**Provided records:**

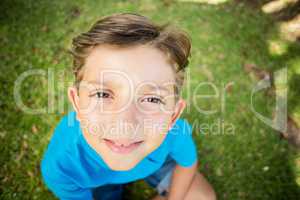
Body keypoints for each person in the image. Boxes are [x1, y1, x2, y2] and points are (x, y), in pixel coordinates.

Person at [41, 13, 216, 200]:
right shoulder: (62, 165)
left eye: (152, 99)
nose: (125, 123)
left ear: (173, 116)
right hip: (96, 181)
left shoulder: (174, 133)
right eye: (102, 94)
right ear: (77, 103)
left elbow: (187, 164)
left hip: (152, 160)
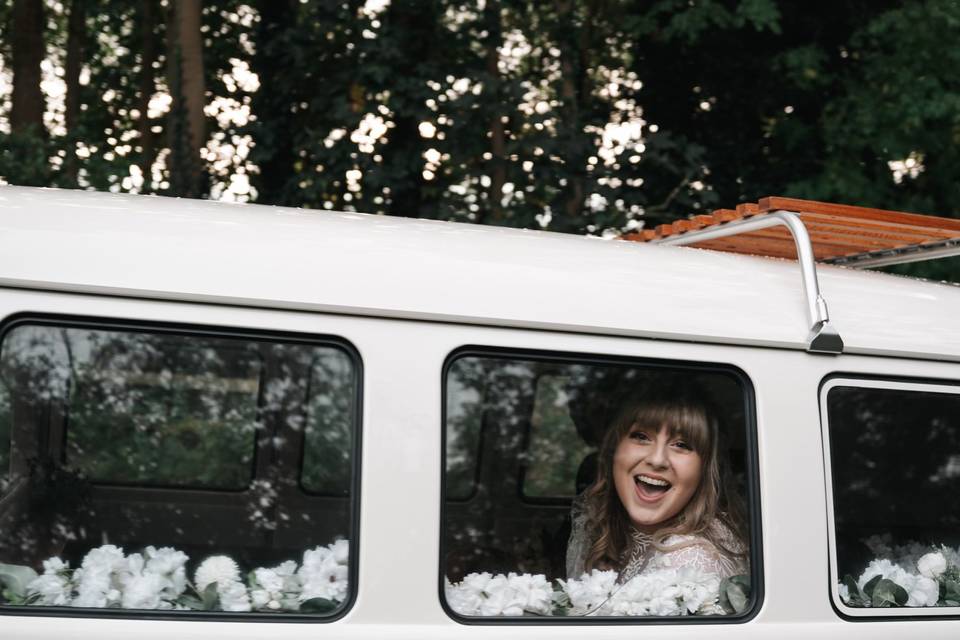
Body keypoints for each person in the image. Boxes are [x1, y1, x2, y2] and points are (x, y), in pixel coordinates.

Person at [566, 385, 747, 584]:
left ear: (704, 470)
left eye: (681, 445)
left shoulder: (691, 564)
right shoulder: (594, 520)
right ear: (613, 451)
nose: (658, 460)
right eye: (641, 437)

**Required action:**
Leaving every picture out, return the lines from the one containing "right eye: (102, 94)" through the last line of the records exactly.

**Answer area:**
right eye: (102, 94)
right ear: (77, 103)
left elbow: (187, 164)
left hip: (152, 160)
Body keypoints for each person in the image. Boxes are [x1, y1, x2, y2] and points are (x, y), in pixel coordinates.

Person at [566, 385, 747, 584]:
left ear: (704, 470)
left eye: (681, 445)
left shoulder: (691, 564)
right shoulder: (594, 520)
right ear: (613, 451)
nose: (658, 460)
right eye: (641, 437)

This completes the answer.